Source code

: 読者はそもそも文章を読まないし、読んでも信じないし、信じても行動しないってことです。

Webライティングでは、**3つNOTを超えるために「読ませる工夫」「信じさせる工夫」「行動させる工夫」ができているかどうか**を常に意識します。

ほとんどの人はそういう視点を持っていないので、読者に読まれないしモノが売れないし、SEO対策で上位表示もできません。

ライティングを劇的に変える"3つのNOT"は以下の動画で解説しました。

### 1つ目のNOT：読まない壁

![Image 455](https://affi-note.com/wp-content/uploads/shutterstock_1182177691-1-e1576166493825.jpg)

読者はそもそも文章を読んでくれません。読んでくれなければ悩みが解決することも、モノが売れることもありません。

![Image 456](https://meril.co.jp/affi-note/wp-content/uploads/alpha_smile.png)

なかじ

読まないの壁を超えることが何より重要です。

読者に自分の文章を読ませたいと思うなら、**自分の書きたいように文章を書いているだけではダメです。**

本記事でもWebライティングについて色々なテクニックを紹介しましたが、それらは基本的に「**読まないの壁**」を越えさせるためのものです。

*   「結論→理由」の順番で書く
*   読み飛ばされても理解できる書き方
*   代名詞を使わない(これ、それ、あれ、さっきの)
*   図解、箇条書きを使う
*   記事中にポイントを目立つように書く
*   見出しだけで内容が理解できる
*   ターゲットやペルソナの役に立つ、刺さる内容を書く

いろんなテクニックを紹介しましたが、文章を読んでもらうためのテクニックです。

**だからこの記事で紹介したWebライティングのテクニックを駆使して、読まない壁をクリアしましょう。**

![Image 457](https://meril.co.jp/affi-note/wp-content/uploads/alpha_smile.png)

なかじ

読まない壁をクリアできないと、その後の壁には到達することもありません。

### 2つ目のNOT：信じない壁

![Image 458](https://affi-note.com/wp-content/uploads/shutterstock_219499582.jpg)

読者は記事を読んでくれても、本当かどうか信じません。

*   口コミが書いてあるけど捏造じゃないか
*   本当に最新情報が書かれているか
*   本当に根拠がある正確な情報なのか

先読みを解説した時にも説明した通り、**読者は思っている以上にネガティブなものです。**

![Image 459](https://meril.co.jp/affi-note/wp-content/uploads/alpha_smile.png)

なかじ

_ _ _

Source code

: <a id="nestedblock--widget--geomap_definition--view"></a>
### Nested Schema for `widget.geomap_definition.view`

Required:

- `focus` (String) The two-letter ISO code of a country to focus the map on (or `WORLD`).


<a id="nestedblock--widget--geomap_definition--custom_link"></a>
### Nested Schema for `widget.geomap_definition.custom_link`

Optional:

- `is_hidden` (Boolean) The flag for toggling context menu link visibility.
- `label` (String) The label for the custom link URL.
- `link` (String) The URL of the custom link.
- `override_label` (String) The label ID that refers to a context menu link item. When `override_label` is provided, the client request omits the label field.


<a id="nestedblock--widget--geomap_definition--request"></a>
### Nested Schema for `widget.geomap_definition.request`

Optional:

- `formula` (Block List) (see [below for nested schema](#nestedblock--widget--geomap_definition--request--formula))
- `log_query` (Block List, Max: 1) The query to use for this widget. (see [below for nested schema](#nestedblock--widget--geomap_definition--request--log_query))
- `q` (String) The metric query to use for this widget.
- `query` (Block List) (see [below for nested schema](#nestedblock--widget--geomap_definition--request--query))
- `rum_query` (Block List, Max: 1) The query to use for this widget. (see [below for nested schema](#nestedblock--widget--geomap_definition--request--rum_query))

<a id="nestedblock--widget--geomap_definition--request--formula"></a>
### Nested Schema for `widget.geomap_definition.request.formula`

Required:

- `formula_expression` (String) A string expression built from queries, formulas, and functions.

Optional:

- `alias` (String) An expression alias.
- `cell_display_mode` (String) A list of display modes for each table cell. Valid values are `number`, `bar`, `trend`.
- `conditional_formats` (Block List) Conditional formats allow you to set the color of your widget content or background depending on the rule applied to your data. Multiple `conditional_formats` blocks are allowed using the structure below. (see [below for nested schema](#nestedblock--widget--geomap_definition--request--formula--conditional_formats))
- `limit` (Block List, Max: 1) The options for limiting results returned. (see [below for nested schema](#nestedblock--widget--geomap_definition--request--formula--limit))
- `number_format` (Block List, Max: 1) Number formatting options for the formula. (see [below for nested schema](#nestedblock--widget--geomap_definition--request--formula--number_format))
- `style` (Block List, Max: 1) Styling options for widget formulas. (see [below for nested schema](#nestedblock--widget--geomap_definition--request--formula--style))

_ _ _

PROBLEM DESCRIPTION: Copy each line of the entries that includes the word "query".

RESPONSE TO THIS EXERCISE:
- `log_query` (Block List, Max: 1) The query to use for this widget. (see [below for nested schema](#nestedblock--widget--geomap_definition--request--log_query))
- `q` (String) The metric query to use for this widget.
- `query` (Block List) (see [below for nested schema](#nestedblock--widget--geomap_definition--request--query))
- `rum_query` (Block List, Max: 1) The query to use for this widget. (see [below for nested schema](#nestedblock--widget--geomap_definition--request--rum_query))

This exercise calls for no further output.